Après le train avec mon Passage du Désir, j'avais dépassé de quelques dizaines de pages la podotomie, si l'on me permet,  quand je vois t'y pas, arrivé au bureau, un billet de Télérama qui dit : C'est l'été, on coupe les pieds (titre présent dans le fil RSS, d'ailleurs, mais invisible dans la page). Or c'est en référence au nouveau Fred Vargas, Un Lieu incertain. Je me demande dans quelle mesure la créatrice d'Adamsberg ne serait pas allée faire un stage chez Lola Jost...

« Il décrivit le visage livide et intact de la victime, la strangulation forte et rapide, le coup de l'aspirateur, l'absence de connotation sexuelle. Et les pieds coupés sans doute au hachoir ; Barthélemy insista sur ces pieds coupés et volatilisés.»

« Il y a du nouveau, patronne.
— Vas-y, envoie l'info.
— Vanessa Ringer gardait ses jouets et ses bouquins de gamine sur une étagère.
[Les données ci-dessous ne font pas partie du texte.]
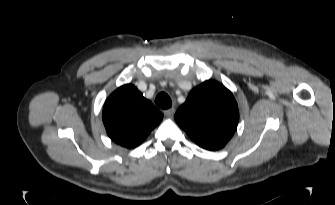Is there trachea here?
<instances>
[{
    "label": "trachea",
    "instance_id": "1",
    "mask_svg": "<svg viewBox=\"0 0 335 205\" xmlns=\"http://www.w3.org/2000/svg\"><path fill=\"white\" fill-rule=\"evenodd\" d=\"M155 104L161 109H168L172 106V101L167 93L161 92L157 95Z\"/></svg>",
    "mask_w": 335,
    "mask_h": 205
}]
</instances>
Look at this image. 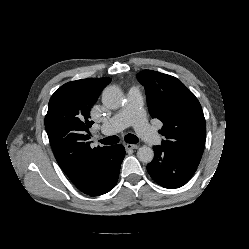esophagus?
Wrapping results in <instances>:
<instances>
[{
	"instance_id": "1",
	"label": "esophagus",
	"mask_w": 249,
	"mask_h": 249,
	"mask_svg": "<svg viewBox=\"0 0 249 249\" xmlns=\"http://www.w3.org/2000/svg\"><path fill=\"white\" fill-rule=\"evenodd\" d=\"M139 146L137 144H125V149L131 150V149H137Z\"/></svg>"
}]
</instances>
J'ai fait remarquer à Grousset qu'une des poupées était trop récente pour dater de l'enfance de la victime. C'st une Bratz. Une marque qui fait un tabac.
— Tu t'intéresses aux poupées, Barthélemy ?
— Ma fille en a commandé une pour Noël. Et je l'ai déjà achetée pour éviter la cohue des magasins. Eh bien, patronne, sachez que les poupées ne sont plus ce qu'elles étaient. Elles sont branchées et sexy. Elles ressemblent désormais aux chanteuses de Star Academy ou aux filles du Loft. Maquillage, bijoux, nombrils à l'air, tenue olé-olé qui scintillent et pieds amovibles.
— Tu as bien dit « amovibles » ?
— J'ai bien dit « amovibles ». On ne change plus la chaussure, m'a expliqué la vendeuse. On change le pied équipé de la chaussure. Et les gamines ne trouvent même pas que ça fait prothèse. Drôle d'époque que la nôtre, patronne.» (Dominique Sylvain, Passage du Désir, p. 39 puis 64)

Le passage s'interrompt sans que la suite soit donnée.